Nature of a Foundation
Under the Foundation Act, a foundation is a legal entity that holds and manages its assets for the benefit of its beneficiaries or in furtherance of its purposes. The Foundation Act marries elements of the New Hampshire Trust Code, the New Hampshire Business Corporations Act, and the New Hampshire Revised Limited Liability Company Act. The Foundation draws on the trust laws for purposes of defining the rights and duties of the founders, beneficiaries, directors, and protectors, instituting the processes and parameters for modifying or reforming a foundation's governing instruments, and establishing the probate court's jurisdiction over foundations and their internal affairs. The Foundation Act draws on the company laws for the procedural rules governing the formation, registration, domestication, and dissolution of a foundation.
In a foundation, the cast of characters includes an organizer, founder, and director, and it may include a beneficiary and protector.

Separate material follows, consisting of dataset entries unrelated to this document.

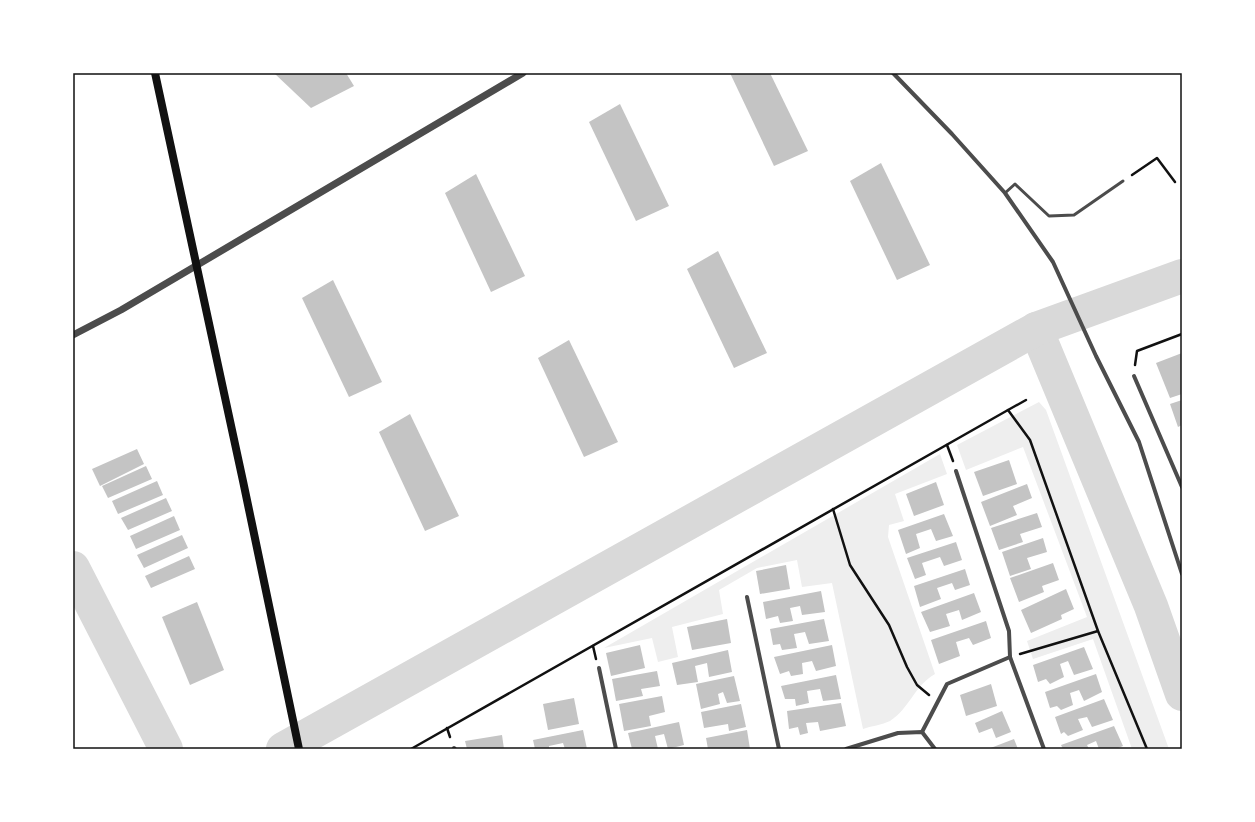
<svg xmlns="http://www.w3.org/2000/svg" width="1255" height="822" viewBox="0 0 1255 822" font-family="'Noto Sans',sans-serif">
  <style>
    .green { fill: #eee }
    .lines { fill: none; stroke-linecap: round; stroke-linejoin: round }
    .river { stroke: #d9d9d9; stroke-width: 34 }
    .building { fill: #c4c4c4 }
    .path { stroke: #111; stroke-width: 2.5 }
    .service { stroke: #4c4c4c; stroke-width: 3 }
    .minor { stroke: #4c4c4c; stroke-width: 4 }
    .tertiary { stroke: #4c4c4c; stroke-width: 7 }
    .secondary { stroke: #111; stroke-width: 8 }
    .neatline { fill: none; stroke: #111; stroke-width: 1.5 }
  </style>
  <rect width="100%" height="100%" fill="#fff"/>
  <g class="green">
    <polygon points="1039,402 1046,410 1169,749 1132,749 1093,639 1033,659 1027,641 1087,617 1023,447 966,470 957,445"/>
    <path d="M940,454L947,474L895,494L904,521L889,525L888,537L935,674C915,685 909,709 890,721C882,725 871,726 863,729L832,583L802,587L797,560L757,568L719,590L723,614L672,627L678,657L658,662L652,638L604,648Z"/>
  </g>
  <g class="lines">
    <g class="river">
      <polyline points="1036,329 1151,606 1182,694"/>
      <polyline points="73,568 166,749"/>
      <polyline points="283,749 1036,329 1182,276"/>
    </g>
  </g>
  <g class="building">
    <polygon points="274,73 346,73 354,86 311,108"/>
    <polygon points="730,73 770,73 808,151 774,166"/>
    <polygon points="620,104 669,206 636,221 589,122"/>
    <polygon points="881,163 930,265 897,280 850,181"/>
    <polygon points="476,174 525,276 491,292 445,193"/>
    <polygon points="718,251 767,353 734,368 687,269"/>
    <polygon points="333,280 382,382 349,397 302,298"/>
    <polygon points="569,340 618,442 584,457 538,358"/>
    <polygon points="1182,353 1182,394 1170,398 1156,363"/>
    <polygon points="1182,400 1182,425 1178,427 1170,404"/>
    <polygon points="410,414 459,516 425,531 379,432"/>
    <polygon points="137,449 144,464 100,486 92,469"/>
    <polygon points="1009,460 1017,484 983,496 974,472"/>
    <polygon points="146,466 152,479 108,498 102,486"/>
    <polygon points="157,481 163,495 118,514 112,501"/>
    <polygon points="936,482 944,505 914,516 906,494"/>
    <polygon points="1027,484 1032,498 1013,506 1017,515 990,526 981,502"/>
    <polygon points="166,498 172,511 128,530 121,518"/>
    <polygon points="1037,513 1042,527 1020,534 1023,542 999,550 991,528"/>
    <polygon points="944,514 953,536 936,541 931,529 916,534 920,548 906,554 898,530"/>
    <polygon points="174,516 180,530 136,549 130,536"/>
    <polygon points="182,535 188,548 144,568 137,555"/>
    <polygon points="1043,538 1047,552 1027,558 1031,569 1010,576 1002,552"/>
    <polygon points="956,542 962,560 944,566 940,557 922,563 926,575 915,579 907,558"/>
    <polygon points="189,556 195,569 151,588 145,576"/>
    <polygon points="1053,563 1059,580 1042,586 1044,592 1019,602 1010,578"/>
    <polygon points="786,565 790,589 760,594 756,571"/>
    <polygon points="965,569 970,585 955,590 952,583 937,588 941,599 920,607 914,586"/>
    <polygon points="1066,589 1074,609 1061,615 1062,619 1031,633 1021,610"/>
    <polygon points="821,591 825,612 802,615 800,606 790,608 793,621 780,623 778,616 766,619 763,602"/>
    <polygon points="974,593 981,612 962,620 959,610 946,614 950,626 930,632 921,612"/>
    <polygon points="197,602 224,670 190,685 162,617"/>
    <polygon points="727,619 731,643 692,650 687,627"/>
    <polygon points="824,619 829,641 809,644 805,632 794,634 797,648 782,650 780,644 773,645 770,629"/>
    <polygon points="986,621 991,638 973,645 969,638 956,642 960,656 939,664 931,640"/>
    <polygon points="640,645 645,668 611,676 606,653"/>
    <polygon points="832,645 836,666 816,671 812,661 802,663 803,674 791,676 789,671 780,674 774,657"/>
    <polygon points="1084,647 1093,669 1074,675 1068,661 1060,664 1064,677 1050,684 1046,679 1038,682 1033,665"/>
    <polygon points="728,650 732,672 709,677 707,663 695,666 698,682 677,685 672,663"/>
    <polygon points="657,671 660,686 641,689 643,696 616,701 612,679"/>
    <polygon points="1096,674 1102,692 1084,701 1079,690 1070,693 1073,705 1061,710 1057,706 1050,708 1045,692"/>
    <polygon points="836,675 841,699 823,701 820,689 807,691 809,703 796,706 795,699 785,699 781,686"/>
    <polygon points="734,676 740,701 727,703 723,692 718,694 720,704 701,709 696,684"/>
    <polygon points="991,684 997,706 966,716 960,695"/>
    <polygon points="662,696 665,712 649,716 651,726 624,731 619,704"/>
    <polygon points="574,698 579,724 548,730 543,704"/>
    <polygon points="1104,699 1113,720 1092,727 1087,717 1078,719 1083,730 1068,736 1064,732 1061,734 1055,717"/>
    <polygon points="841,703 846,726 820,731 818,722 806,723 808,733 800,735 798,727 789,729 787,711"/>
    <polygon points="741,704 746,727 729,731 728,724 704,728 701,712"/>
    <polygon points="1002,711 1011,732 996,738 992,728 979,733 975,723"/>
    <polygon points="679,722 684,745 668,749 664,734 655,736 658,749 632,749 628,733"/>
    <polygon points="1114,726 1123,746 1116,749 1099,749 1096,741 1087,745 1089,749 1063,749 1061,745"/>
    <polygon points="583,730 587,749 565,749 563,743 549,746 549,749 535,749 533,740"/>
    <polygon points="747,730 750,749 708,749 706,738"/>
    <polygon points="502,735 504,749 467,749 465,741"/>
    <polygon points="1014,739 1018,749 988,749"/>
  </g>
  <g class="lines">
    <g class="path">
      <polyline points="1132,175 1157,158 1175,182"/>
      <polyline points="1135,365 1137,351 1182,334"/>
      <polyline points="1008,410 1026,400"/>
      <polyline points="947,445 953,461"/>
      <polyline points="833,509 850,565 889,625 907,667 917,685 929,695"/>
      <polyline points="593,646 596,659"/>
      <polyline points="1020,654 1098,631"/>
      <polyline points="447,728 450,737"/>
      <polyline points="411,749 1008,410 1030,440 1098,631 1147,749"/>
    </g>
    <polyline class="service" points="1005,193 1015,184 1049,216 1074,215 1123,181"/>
    <g class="minor">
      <polyline points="893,73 952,134 1005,193 1053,262 1096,356 1139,442 1182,574"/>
      <polyline points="1134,376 1182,487"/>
      <polyline points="956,471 1009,631 1010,657 1044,749"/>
      <polyline points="747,597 779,749"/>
      <polyline points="599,668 616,749"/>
      <polyline points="922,732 947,684 1010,657"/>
      <polyline points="454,748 455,749"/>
      <polyline points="846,749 898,733 922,732 935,749"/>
    </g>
    <polyline class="tertiary" points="73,335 121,310 523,73"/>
    <polyline class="secondary" points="155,73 243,481 299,749"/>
  </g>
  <rect width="1255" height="822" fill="none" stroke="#ffffff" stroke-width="148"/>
  <rect x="74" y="74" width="1107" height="674" class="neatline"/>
</svg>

An organizer is a person who signs and files the foundation's certificate of formation. Under the Foundation Act, a founder or any other person may act as an organizer. An organizer may be an individual or an entity.

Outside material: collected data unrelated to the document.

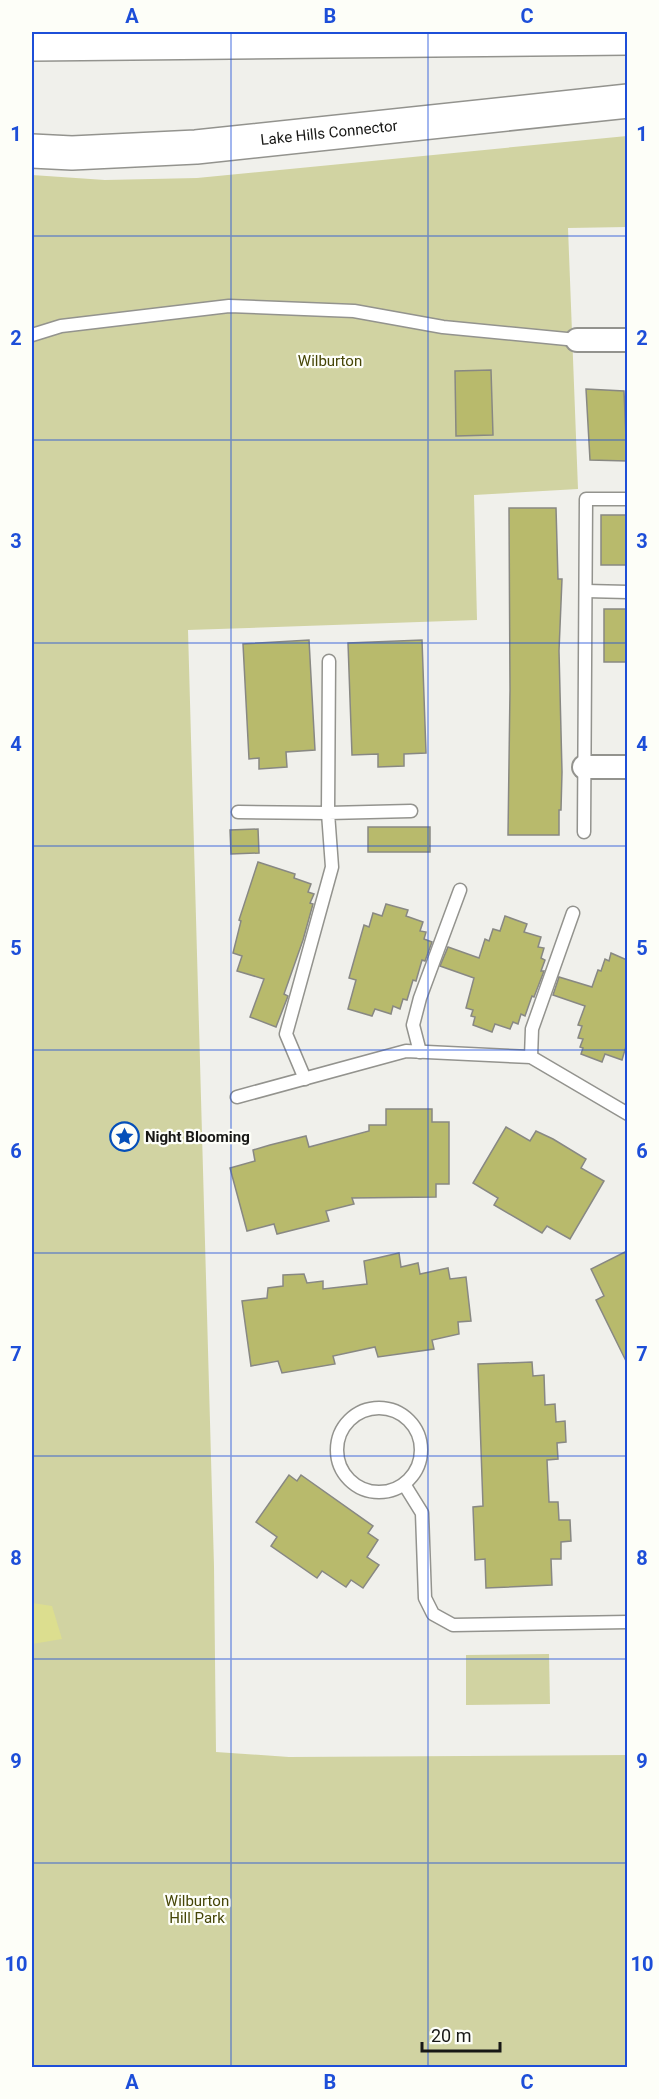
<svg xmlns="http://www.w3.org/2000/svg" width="659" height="2099" viewBox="0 0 659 2099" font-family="Roboto,sans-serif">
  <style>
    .green { fill: #d1d3a2 }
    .water { fill: #dcde8f }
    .building { fill: #b8ba6c; stroke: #888883; stroke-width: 1.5 }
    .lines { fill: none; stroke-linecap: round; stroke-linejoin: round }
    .service-casing { stroke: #93938e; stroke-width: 15 }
    .minor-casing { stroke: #93938e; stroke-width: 26 }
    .secondary-casing { stroke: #93938e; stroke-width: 36 }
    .service { stroke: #fff; stroke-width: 12 }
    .minor { stroke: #fff; stroke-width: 22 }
    .secondary { stroke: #fff; stroke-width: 33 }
    .grid { fill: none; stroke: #1d4ed8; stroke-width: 1.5; stroke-opacity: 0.55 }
    .labels { text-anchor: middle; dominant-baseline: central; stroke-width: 4.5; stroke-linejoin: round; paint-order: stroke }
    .street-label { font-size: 15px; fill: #181816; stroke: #fdfef8 }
    .park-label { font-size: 15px; fill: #454506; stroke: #fdfef8 }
    .poi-label { font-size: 15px; font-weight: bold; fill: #181816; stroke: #fdfef8; text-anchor: start }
    .neatline { fill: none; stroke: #1d4ed8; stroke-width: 2 }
    .grid-label { font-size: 20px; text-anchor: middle; font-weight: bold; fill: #1d4ed8 }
  </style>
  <rect width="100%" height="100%" fill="#f0f0eb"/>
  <g class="green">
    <path d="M 627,136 L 627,227 L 568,228 L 578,489 L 474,495 L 477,620 L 188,630 L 214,1566 L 216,1752 L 289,1757 L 627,1755 L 627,2067 L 32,2067 L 32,175 L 105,180 L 197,178 Z"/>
    <path d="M 549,1654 L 550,1704 L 466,1705 L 466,1655 Z"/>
  </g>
  <path class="water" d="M 32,1603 L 52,1606 L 62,1639 L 32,1644 Z"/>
  <g class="building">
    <path d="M 491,370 L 493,435 L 456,436 L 455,371 Z"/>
    <path d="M 586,389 L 624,391 L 627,461 L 590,460 Z"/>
    <path d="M 509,508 L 556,508 L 558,579 L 562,579 L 559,651 L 562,772 L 561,810 L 559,810 L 559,835 L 508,835 L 510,690 Z"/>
    <rect x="601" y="515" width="26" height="50"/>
    <rect x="604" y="609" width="23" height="53"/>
    <path d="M 309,640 L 315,750 L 286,752 L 287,767 L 259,769 L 259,758 L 249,759 L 243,644 Z"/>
    <path d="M 422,640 L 426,753 L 404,754 L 404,766 L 378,767 L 378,754 L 352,755 L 348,643 Z"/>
    <rect x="368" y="827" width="62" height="25"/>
    <path d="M 258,829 L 259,853 L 231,854 L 230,830 Z"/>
    <path d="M 258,862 L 295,874 L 294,878 L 311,884 L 308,892 L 314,894 L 310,903 L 313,904 L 303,940 L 284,994 L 288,996 L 276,1027 L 250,1017 L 264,979 L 237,971 L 242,956 L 233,953 L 241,921 L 239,920 Z"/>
    <path d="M 386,904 L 408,910 L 406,916 L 423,922 L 420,931 L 426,932 L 424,939 L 432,942 L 425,961 L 422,960 L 416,981 L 413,980 L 407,1000 L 403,999 L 400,1009 L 393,1006 L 391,1014 L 375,1009 L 372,1016 L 348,1009 L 356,980 L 349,978 L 364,925 L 369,927 L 373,913 L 382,916 Z"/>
    <path d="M 505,916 L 527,924 L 524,932 L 541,937 L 538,947 L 544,948 L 541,958 L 545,960 L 541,971 L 544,971 L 534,997 L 532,996 L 525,1016 L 521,1014 L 518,1024 L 513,1022 L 510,1029 L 495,1024 L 492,1032 L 473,1025 L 475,1017 L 471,1016 L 473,1010 L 466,1008 L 474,978 L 440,966 L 448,947 L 479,958 L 485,939 L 489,941 L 493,929 L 500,931 Z"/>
    <path d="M 611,953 L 627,960 L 627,1043 L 622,1060 L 605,1054 L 602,1062 L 581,1054 L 583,1048 L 580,1047 L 583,1039 L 578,1038 L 582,1026 L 578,1025 L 585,1006 L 553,995 L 559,977 L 592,987 L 598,970 L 601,971 L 605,959 L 609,961 Z"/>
    <path d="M 386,1109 L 432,1109 L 432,1122 L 449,1122 L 449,1184 L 436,1184 L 436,1197 L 352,1198 L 354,1204 L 326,1211 L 329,1221 L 277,1234 L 274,1224 L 247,1231 L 230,1168 L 255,1161 L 253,1150 L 270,1145 L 306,1136 L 309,1147 L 369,1131 L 369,1125 L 386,1125 Z"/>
    <path d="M 506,1127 L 530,1141 L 536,1131 L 553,1139 L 586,1159 L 581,1168 L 604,1181 L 570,1239 L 547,1226 L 542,1233 L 494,1205 L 498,1198 L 473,1183 Z"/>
    <path d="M 627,1251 L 627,1363 L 596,1300 L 604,1296 L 591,1269 Z"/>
    <path d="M 399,1253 L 401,1267 L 418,1263 L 420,1274 L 448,1268 L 450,1279 L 466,1277 L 471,1321 L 458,1322 L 459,1334 L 432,1340 L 434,1349 L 378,1357 L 375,1347 L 333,1356 L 335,1364 L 282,1373 L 278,1361 L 251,1366 L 242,1301 L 267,1298 L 268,1288 L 283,1286 L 283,1275 L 304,1274 L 307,1283 L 323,1281 L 323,1289 L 367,1284 L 364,1261 Z"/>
    <path d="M 532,1362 L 533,1376 L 544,1375 L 545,1405 L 555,1404 L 556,1422 L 565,1421 L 566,1442 L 557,1443 L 558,1459 L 547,1460 L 549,1502 L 558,1502 L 559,1520 L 570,1520 L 571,1541 L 561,1542 L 561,1559 L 551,1559 L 552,1585 L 486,1588 L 485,1559 L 475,1560 L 473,1507 L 483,1506 L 478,1364 Z"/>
    <path d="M 289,1475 L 297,1481 L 301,1475 L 373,1526 L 368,1533 L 378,1540 L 367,1557 L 379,1565 L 363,1588 L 351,1580 L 346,1587 L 322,1571 L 317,1578 L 271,1546 L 277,1537 L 256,1522 Z"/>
  </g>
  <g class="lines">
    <defs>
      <g id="service">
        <path d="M 32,335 L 61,326 L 229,306 L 354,311 L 443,327 L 577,340"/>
        <path d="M 586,591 L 628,592"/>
        <path d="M 238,812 L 328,813 L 329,661"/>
        <path d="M 584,832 L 586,499 L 628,499"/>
        <path d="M 420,1052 L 413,1025 L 420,998 L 460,890"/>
        <path d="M 531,1057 L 532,1029 L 573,913"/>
        <path d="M 305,1079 L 286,1034 L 332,867 L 328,813 L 411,811"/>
        <path d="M 237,1097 L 406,1051 L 531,1057 L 628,1114"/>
        <circle cx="379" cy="1450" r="42"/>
        <path d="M 404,1484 L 422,1513 L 425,1598 L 433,1614 L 453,1625 L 628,1622"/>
      </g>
      <g id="minor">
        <path d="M 577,340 L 628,340"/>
        <path d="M 584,767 L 628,767"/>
      </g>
      <g id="secondary">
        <path d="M 32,44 L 628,38"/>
        <path id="s1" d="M 32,151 L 72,153 L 196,147 L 628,101"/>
      </g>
    </defs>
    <use href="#service" class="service-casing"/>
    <use href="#minor" class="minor-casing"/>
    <use href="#secondary" class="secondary-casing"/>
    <use href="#service" class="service"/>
    <use href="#minor" class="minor"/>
    <use href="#secondary" class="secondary"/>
  </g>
  <path class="grid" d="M 231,32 L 231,2068M 428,32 L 428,2068M 32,236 L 628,236M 32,440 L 628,440M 32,643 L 628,643M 32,846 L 628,846M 32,1050 L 628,1050M 32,1253 L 628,1253M 32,1456 L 628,1456M 32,1659 L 628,1659M 32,1863 L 628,1863"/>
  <defs>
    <symbol id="sight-ring" viewBox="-11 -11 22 22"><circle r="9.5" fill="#fdfef8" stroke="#044fb9" stroke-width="1.5"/><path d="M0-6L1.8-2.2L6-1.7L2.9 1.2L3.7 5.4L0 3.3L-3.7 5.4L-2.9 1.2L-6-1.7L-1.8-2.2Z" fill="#044fb9"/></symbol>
  </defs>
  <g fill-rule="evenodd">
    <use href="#sight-ring" x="108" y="1120" width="33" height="33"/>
  </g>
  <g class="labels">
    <g class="street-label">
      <text stroke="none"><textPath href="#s1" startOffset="298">Lake Hills Connector</textPath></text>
    </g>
    <g class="park-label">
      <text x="330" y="361">Wilburton</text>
      <text x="197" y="1901">Wilburton<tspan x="197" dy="17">Hill Park</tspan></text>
    </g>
    <g class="poi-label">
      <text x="145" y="1137">Night Blooming</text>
    </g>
  </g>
  <rect width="659" height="2099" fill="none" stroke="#fdfef8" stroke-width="66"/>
  <path d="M422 2042v9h78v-9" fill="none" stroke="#181816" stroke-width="3"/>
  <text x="431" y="2042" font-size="18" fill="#181816" stroke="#fdfef8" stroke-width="4.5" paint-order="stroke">20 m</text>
  <rect x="33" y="33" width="593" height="2033" class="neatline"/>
  <g class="grid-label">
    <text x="132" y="23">A</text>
    <text x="330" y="23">B</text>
    <text x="527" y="23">C</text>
    <text x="16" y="141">1</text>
    <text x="642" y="141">1</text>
    <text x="16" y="345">2</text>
    <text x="642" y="345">2</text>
    <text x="16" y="548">3</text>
    <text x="642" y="548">3</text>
    <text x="16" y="751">4</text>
    <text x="642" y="751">4</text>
    <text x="16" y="955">5</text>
    <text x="642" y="955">5</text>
    <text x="16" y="1158">6</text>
    <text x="642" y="1158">6</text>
    <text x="16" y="1361">7</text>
    <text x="642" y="1361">7</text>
    <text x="16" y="1565">8</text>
    <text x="642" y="1565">8</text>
    <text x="16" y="1768">9</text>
    <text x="642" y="1768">9</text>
    <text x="16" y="1971">10</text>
    <text x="642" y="1971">10</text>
    <text x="132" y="2089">A</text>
    <text x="330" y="2089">B</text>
    <text x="527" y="2089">C</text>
  </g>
</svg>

An organizer forms a foundation by filing a certificate of formation with the New Hampshire secretary of state. The certificate of formation must include the foundation's name, the name of the foundation's initial registered agent, and the address of the foundation's initial registered office. The certificate of formation may include a statement of the foundation's purposes, as well as any other matter that the organizer deems necessary or advisable so long as it is consistent with the Foundation Act and any other applicable law. The Foundation Act contemplates that the bylaws will generally contain all of the substantive provisions governing the powers, duties, rights, and interests of the founder, beneficiaries, directors, and protectors. The bylaws must include the foundation's purposes. The bylaws may include the dispositive provisions governing the distribution of the foundation property to the beneficiaries or in furtherance of the foundation's purposes. The bylaws laws may contain a no-contest provision (i.e., a forfeiture provision) or a provision requiring the nonjudicial resolution of disputes among the founders, directors, protectors, and beneficiaries. Under the bylaws, the founder may reserve any rights, powers, and interest in a foundation. For example, the founder may reserve the power to appoint and remove a director or protector, the power to direct distributions, or the power to dissolve the foundation. Unless the certificate of formation or the bylaws provide otherwise, either the founder or the directors may amend or revoke the bylaws.
The directors must manage the foundation property for the benefit of the beneficiaries or in furtherance of the foundation's purposes. From each founder, a foundation will receive a contribution of money or other property. The Foundation does not impose any minimum capital requirement. A founder does not acquire any right, power, or interest in a foundation solely by reason of contributing property to the foundation.
The probate court has exclusive jurisdiction over the modification, reformation, or termination of a foundation and any claim by a beneficiary against a director or protector for a breach of a duty. The certificate of formation or the bylaws, however, generally may require any dispute concerning the foundation to be resolved in accordance with a nonjudicial dispute resolution procedures. The dispute resolution procedures must be reasonable. Also, only the probate court can decide whether a foundation's formation was valid, whether a contribution by a founder to the foundation was valid, or whether any particular purpose is a material purpose of the foundation. 3 Under the Foundation Act, the beneficiaries do not have any power to participate or otherwise share in the management of the foundation's property. Since the rights, powers, and duties of a foundation's directors and beneficiaries mirror the rights, powers, and duties of a trust's trustees and beneficiaries, a foundation formed under the Foundation Act generally should be classified as a trust for U.S. tax purposes.
For New Hampshire tax purposes, a foundation will be taxable in the same manner as a trust and thus generally will be exempt from tax. The bill amends the state's tax laws so that a foundation will be treated in the same manner as a trust. A foundation, however, will not be exempt from tax if it has transferrable interests that are functionally equivalent to company shares or if it directly engages in business activities. By, Todd D. Mayo TEP. Mr. Mayo is the principal author of the New Hampshire Foundation Act.